Is sense of place a desire to return to something we used to have, when more of us were tied closer to the land? I was fortunate Maybe, but not in the same way. I was fortunate to have had the opportunity to conversations extensively with my grandparents and grandparents-in-law, who were born in the late 19th century. And from what I could tell, they had a sense of place, but it was not today’s sense of place.

They were connected to the land and its seasons. But much of that connection was around how to make a living off the place in which they were born. Some years ago, I was traveling with various family members, including one of the grandmas, through what to me was absolutely gorgeous country -- a wide sweeping river valley in the northern Great Plains. When I commented on the sheer beauty of the landscape, that grandma replied, ‘I wouldn’t give anything for it, the land doesn’t look like you could grow anything on it at all.’ Not the same as my perspectrive, but I could understood where that perspective came from.

My grandparents had a strong sense of place, but not in those words. I heard them speak thoughtfully of the land and its natural history and their history. As far as I know, my grandparents didn’t read Wallace Stegner, one of the first writers of place, but they knew their place. They knew of its beauty, and of its challenges. They were attuned to its natural cycles. Those that lived on the family place had an even stronger tie. Sense of place runs deep if you’re living in where your forebearers lived and where they are buried.

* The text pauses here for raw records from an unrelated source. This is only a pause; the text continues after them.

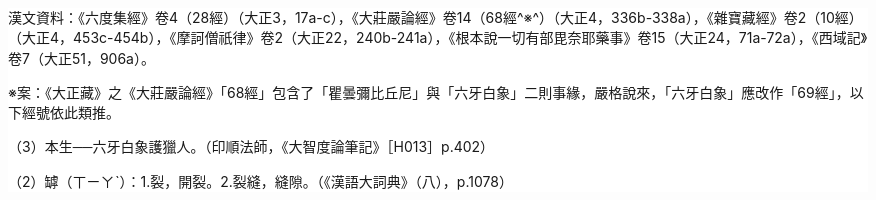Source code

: 漢文資料：《六度集經》卷4（28經）（大正3，17a-c），《大莊嚴論經》卷14（68經^※^）（大正4，336b-338a），《雜寶藏經》卷2（10經）（大正4，453c-454b），《摩訶僧祇律》卷2（大正22，240b-241a），《根本說一切有部毘奈耶藥事》卷15（大正24，71a-72a），《西域記》卷7（大正51，906a）。

※案：《大正藏》之《大莊嚴論經》「68經」包含了「瞿曇彌比丘尼」與「六牙白象」二則事緣，嚴格說來，「六牙白象」應改作「69經」，以下經號依此類推。

（3）本生──六牙白象護獵人。（印順法師，《大智度論筆記》［H013］p.402）

[^159]: 呪＝祝【宋】【元】【明】【宮】。（大正25，715d，n.1）

[^160]: （1）石罅：石頭的縫隙。（《漢語大詞典》（七），p.1001）

（2）罅（ㄒㄧㄚˋ）：1.裂，開裂。2.裂縫，縫隙。（《漢語大詞典》（八），p.1078）

[^161]: 本生：化畜生身說法。（印順法師，《大智度論筆記》［H013］p.404）

[^1]: 《大般若波羅蜜多經》卷476〈80
[^2]: 《大品經義疏》卷10〈82 淨土品〉：
[^3]: 國土＝界土【宋】【元】【明】【宮】，＝世界【石】。（大正25，709d，n.24）
[^4]: 《大般若波羅蜜多經》卷476〈80 道土品〉：
[^5]: 妓＝伎【宮】。（大正25，709d，n.25）
[^6]: 願＝令【元】【明】【聖】【石】，〔願〕－【宮】。（大正25，709d，n.26）
[^7]: 及＋（佛）【元】【明】【石】。（大正25，709d，n.27）
[^8]: 〔願〕－【宋】【元】【明】【宮】。（大正25，709d，n.28）
[^9]: 《大般若波羅蜜多經》卷476〈80 道土品〉：
[^10]: 《大般若波羅蜜多經》卷476〈80 道土品〉：
[^11]: 〔一切〕－【宋】【宮】。（大正25，709d，n.29）
[^12]: 〔品〕－【石】。（大正25，709d，n.30）
[^13]: 正＝政【石】＊。（大正25，709d，n.31）
[^14]: 《大般若波羅蜜多經》卷476〈80
[^15]: 《大般若波羅蜜多經》卷476〈80
[^16]: 音＝名【石】。（大正25，710d，n.1）
[^17]: （空）＋中【石】。（大正25，710d，n.2）
[^18]: 《大般若波羅蜜多經》卷476〈80 道土品〉：
[^19]: 《大般若波羅蜜多經》卷476〈80
[^20]: 《大般若波羅蜜多經》卷476〈80
[^21]: 子＋（中）【宋】【元】【明】【宮】【聖】【石】。（大正25，710d，n.3）
[^22]: 國土＝世間【石】。（大正25，710d，n.4）
[^23]: 畢竟＝必【宮】。（大正25，710d，n.5）
[^24]: 〔至〕－【宋】【元】【明】。（大正25，710d，n.6）
[^25]: 《大般若波羅蜜多經》卷476〈80
[^26]: 《正觀》（6），p.216：《大智度論》卷31（大正25，293c19-295c6）。
[^27]: 名為＝為名【聖】。（大正25，710d，n.8）
[^28]: 性＝相【宋】【元】【明】【宮】。（大正25，710d，n.9）
[^29]: 〔為〕－【石】。（大正25，710d，n.10）
[^30]: 業＋（善）【石】。（大正25，710d，n.11）
[^31]: 佛＋（國）【石】。（大正25，710d，n.12）
[^32]: 土＝國【石】。（大正25，710d，n.13）
[^33]: 「上總相說」，參見《大智度論》卷93〈82
[^34]: 是＋（法）【石】。（大正25，710d，n.14）
[^35]: 夫＝人【宋】【元】【明】【宮】。（大正25，710d，n.15）
[^36]: （大千）＋世【聖】。（大正25，710d，n.16）
[^37]: 輕＝輊【聖】。（大正25，710d，n.17）
[^38]: 《中阿含經》卷5（21經）《等心經》：「舍梨子！諸等心天或十、二十，或三十、四十，或五十、六十，共住錐頭處，各不相妨。舍梨子！諸等心天非生彼中，甫修善心，極廣甚大，令諸等心天或十、二十，或三十、四十，或五十、六十，共住錐頭處，各不相妨。」（大正1，449b22-27）
[^39]: 種＋（羹）【元】【明】【聖】【石】。（大正25，710d，n.18）
[^40]: （好）＋餅【聖】【石】。（大正25，710d，n.19）
[^41]: 〔種〕－【聖】。（大正25，710d，n.20）
[^42]: 飲＝飯【宋】【元】【明】【宮】。（大正25，710d，n.21）
[^43]: 足＝具【石】。（大正25，710d，n.22）
[^44]: 〔飲〕^※^－【宋】【元】【明】【宮】。（大正25，710d，n.23）
[^45]: 案：「天竺國熱，又以身臭，故以香塗身」應是夾註，故前後加括號。
[^46]: 令＝今【聖】。（大正25，710d，n.24）
[^47]: 天＋（香）【元】【明】。（大正25，711d，n.1）
[^48]: 直＝樂【宋】【元】【明】【宮】。（大正25，711d，n.2）
[^49]: 坑＝\[土\*（爪/（夙-歹+（舉-與））\]【石】。（大正25，711d，n.3）
[^50]: 瘡＝創【聖】【石】。（大正25，711d，n.4）
[^51]: 詳見《中阿含經》卷54（200經）《阿梨吒經》（大正1，763c12-764a1），《中阿含經》卷55（203經）《晡利多經》（大正1，774a16-775a20）。
[^52]: 納＝衲【明】＊。（大正25，711d，n.5）
[^53]: （1）納衣，或稱糞掃衣。參見《十誦律》卷27：
[^54]: 十二頭陀行，參見《大智度論》卷68〈47
[^55]: 〔上〕－【宋】【元】【明】【宮】【聖】【石】。（大正25，711d，n.6）
[^56]: 恣（ㄗˋ）：3.滿足。（《漢語大詞典》（七），p.505）
[^57]: 浣（ㄏㄨㄢˋ）：1.洗滌。（《漢語大詞典》（五），p.1280）
[^58]: 先＝所【石】。（大正25，711d，n.7）
[^59]: 貴＝貪【明】。（大正25，711d，n.8）
[^60]: （1）擯＝儐【宮】。（大正25，711d，n.9）
[^61]: 〔出〕－【宋】【宮】。（大正25，711d，n.10）
[^62]: 參見《十誦律》卷15（大正23，106a3-b24）。
[^63]: 婆＝波【聖】。（大正25，711d，n.11）
[^64]: 差＝蹉【元】【明】【聖】【石】。（大正25，711d，n.12）
[^65]: 洹＋（須陀洹）【石】。（大正25，711d，n.13）
[^66]: 結＝世若【宋】【元】【明】【宮】【聖】【石】。（大正25，711d，n.14）
[^67]: （1）參見《雜阿含經》卷34（964經）（大正2，246c16-247a8）。
[^68]: （1）參見《中阿含經》卷54（200經）《阿梨吒經》（大正1，763b2-766b26）。
[^69]: 印順法師，《大智度論》（標點本），p.3471夾註：「是在家須陀洹、斯陀含等。」
[^70]: 家＋（若）【聖】。（大正25，711d，n.15）
[^71]: 曰＝越【明】。（大正25，711d，n.16）
[^72]: 〔隨〕－【聖】【石】。（大正25，711d，n.17）
[^73]: 所＋（不）【元】【明】【聖】【石】。（大正25，711d，n.18）
[^74]: 出＝在【元】【明】【聖】【石】。（大正25，711d，n.19）
[^75]: （受）＋五【元】【明】【聖】【石】。（大正25，711d，n.20）
[^76]: 佛＋（國）【元】【明】【石】＊。（大正25，711d，n.21）
[^77]: （1）參見《佛說海龍王經》卷2〈7 總持門品〉：
[^78]: 〔佛〕－【聖】。（大正25，712d，n.1）
[^79]: 〔等〕－【元】【明】。（大正25，712d，n.2）
[^80]: 等＋（顛）【石】。（大正25，712d，n.3）
[^81]: 等＝善【石】。（大正25，712d，n.4）
[^82]: 〔身〕－【宋】【元】【明】【宮】。（大正25，712d，n.5）
[^83]: 參見《大智度論》卷34〈1 序品〉（大正25，313a25-314a4）。
[^84]: 〔或得道〕－【宋】【元】【明】【宮】。（大正25，712d，n.6）
[^85]: 今＝令【宋】。（大正25，712d，n.7）
[^86]: （1）《妙法蓮華經》卷4〈10 法師品〉：
[^87]: 深＝染【石】。（大正25，712d，n.8）
[^88]: 中＝生【聖】。（大正25，712d，n.9）
[^89]: （為）＋佛【聖】。（大正25，712d，n.10）
[^90]: 佛此中＝此中佛【石】。（大正25，712d，n.11）
[^91]: 自恣：放縱自己，不受約束。（《漢語大詞典》（八），p.1324）
[^92]: 〔人〕－【聖】。（大正25，712d，n.12）
[^93]: 諸＝餘【石】。（大正25，712d，n.13）
[^94]: 〔故〕－【石】。（大正25，712d，n.14）
[^95]: （1）《大智度論》卷84〈70
[^96]: 竟＝定【元】【明】【聖】【石】。（大正25，712d，n.15）
[^97]: （障）＋礙【宋】【元】【明】【宮】。（大正25，712d，n.16）
[^98]: 〔竟〕－【元】【明】。（大正25，712d，n.17）
[^99]: 淨＋（佛）【元】【明】。（大正25，712d，n.18）
[^100]: 說＋（釋第八十二品）【聖】，（釋八十一品竟）【石】。（大正25，712d，n.19）
[^101]: 《正觀》（6），p.216：《大智度論》卷50（大正25，419b11-17）。
[^102]: （1）畢＝必【元】【明】。（大正25，712d，n.22）
[^103]: 《大品經義疏》卷10：「此下第二大段，明自他行成，位階不退。就中為二：第一、明自壞^※^成。第二、明化他德成。初中為二：第一、所但大乘畢定作佛。第二、明畢定菩薩所於果報永無八難。」（卍新續藏24，336a24-b3）
[^104]: （1）《放光般若經》卷19〈83
[^105]: 定＋（耶）【元】【明】【聖】。（大正25，712d，n.25）
[^106]: 〔最〕－【宋】【元】【明】【宮】。（大正25，712d，n.26）
[^107]: （1）《大般若波羅蜜多經》卷477〈81 正定品〉：
[^108]: 《中阿含經》卷29（124經）《八難經》：
[^109]: 《大般若波羅蜜多經》卷477〈81
[^110]: 《大品經義疏》卷10：「第二、如化他位^※^成。為二。初、正明自位既成故能化物無染，第二、出其化本亦是。」（卍新續藏24，336c17-19）
[^111]: 《大般若波羅蜜多經》卷477〈81 正定品〉：
[^112]: 是＝大【元】【明】。（大正25，713d，n.2）
[^113]: 《大般若波羅蜜多經》卷477〈81 正定品〉：
[^114]: 《大品經義疏》卷10：「第二、出其化本。為三：初、以般若方便力故現生惡道，惡道不染；二、以般若方便力起神通；三、以神通力化眾生淨佛土滿菩提。」（卍新續藏24，336c22-24）
[^115]: 《大般若波羅蜜多經》卷477〈81 正定品〉：
[^116]: 《大般若波羅蜜多經》卷477〈81 正定品〉：
[^117]: （1）《放光般若經》卷19〈83
[^118]: 淨＋（法）【宋】【元】【明】【宮】。（大正25，713d，n.7）
[^119]: 所＝應【元】【明】【聖】【石】。（大正25，713d，n.8）
[^120]: 苦＋（痛）【宋】【元】【明】【宮】【石】。（大正25，713d，n.9）
[^121]: 《大般若波羅蜜多經》卷477〈81 正定品〉：
[^122]: 《大般若波羅蜜多經》卷477〈81 正定品〉：
[^123]: 《正觀》（6），p.216：《摩訶般若波羅蜜經》卷16〈55
[^124]: 知＝智【宋】【元】【明】。（大正25，713d，n.11）
[^125]: 蜫＝昆【石】。（大正25，713d，n.12）
[^126]: （1）《妙法蓮華經》卷1〈2
[^127]: 如《妙法蓮華經》卷2〈4
[^128]: 非＝不【宋】【元】【明】【宮】【聖】【石】。（大正25，713d，n.14）
[^129]: 住＝安立【宋】【元】【明】【宮】【聖】，住＝安住【石】。（大正25，713d，n.15）
[^130]: 《正觀》（6），p.216：《摩訶般若波羅蜜經》卷9〈32
[^131]: 參見《摩訶般若波羅蜜經》卷16〈55 不退品〉（大正8，339a17-b2）。
[^132]: 〔何以〕－【宮】【聖】【石】。（大正25，713d，n.19）
[^133]: 或＋（以）【宋】【元】【明】【宮】。（大正25，713d，n.21）
[^134]: 乘＋（人）【明】。（大正25，714d，n.1）
[^135]: 會：21.副詞。應當，總會。（《漢語大詞典》（五），p.782）
[^136]: （1）稽：7.延誤，延遲。（《漢語大詞典》（八），p.119）
[^137]: 參見《妙法蓮華經》卷4〈8 五百弟子受記品〉：
[^138]: 〔至〕－【宋】【元】【明】【宮】【聖】。（大正25，714d，n.6）
[^139]: （阿）＋羅【宋】【元】【明】【宮】。（大正25，714d，n.7）
[^140]: （1）《妙法蓮華經》卷3〈7
[^141]: 得疾＝疾得【宋】【元】【明】【宮】【聖】【石】。（大正25，714d，n.9）
[^142]: （1）參見《大智度論》卷30〈1
[^143]: 正：39.副詞。僅，只。（《漢語大詞典》（五），p.302）
[^144]: 不＝未【宋】【元】【明】【宮】【聖】。（大正25，714d，n.11）
[^145]: 參見《六度集經》卷4（28）（大正3，17a19-b29）。
[^146]: 參見《六度集經》卷3（18）（大正3，12b29-13a4）。
[^147]: 參見《六度集經》卷6（61）（大正3，33c26-34a8）。
[^148]: 參見《六度集經》卷6（63）（大正3，34a27-b11）。
[^149]: 參見《六度集經》卷3（20）（大正3，13a15-b29）。
[^150]: 參見《六度集經》卷4（29）（大正3，17c1-22）。
[^151]: 障＝遮【宋】【元】【明】【宮】。（大正25，714d，n.14）
[^152]: 〔者〕－【宋】【元】【明】【宮】。（大正25，714d，n.15）
[^153]: 人＝又【宋】【元】【明】【宮】【聖】【石】。（大正25，714d，n.16）
[^154]: 深＝染【元】【明】。（大正25，714d，n.22）
[^155]: 深＝染【元】【明】。（大正25，714d，n.22-1）
[^156]: 〔益〕－【宋】【元】【明】【宮】。（大正25，714d，n.23）
[^157]: 〔阿〕－【宋】【元】【明】【宮】。（大正25，714d，n.24）
[^158]: （1）參見《大智度論》卷12〈1 序品〉（大正25，146b22-c5）。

I don’t think what we mean now by sense of place is quite the same. I don’t think we’re entirely trying to recapture something we used to have and lost. So, yes, sense of place really is a thing. The boomers didn’t invent it, nor did the millenials but it is a new thing. What we now mean by sense of place is an evolution of our natural desires to be connected to each other and our environment, whether that’s a more natural or more built environment.

Now I am curious to know how my take on it compares that of the academics.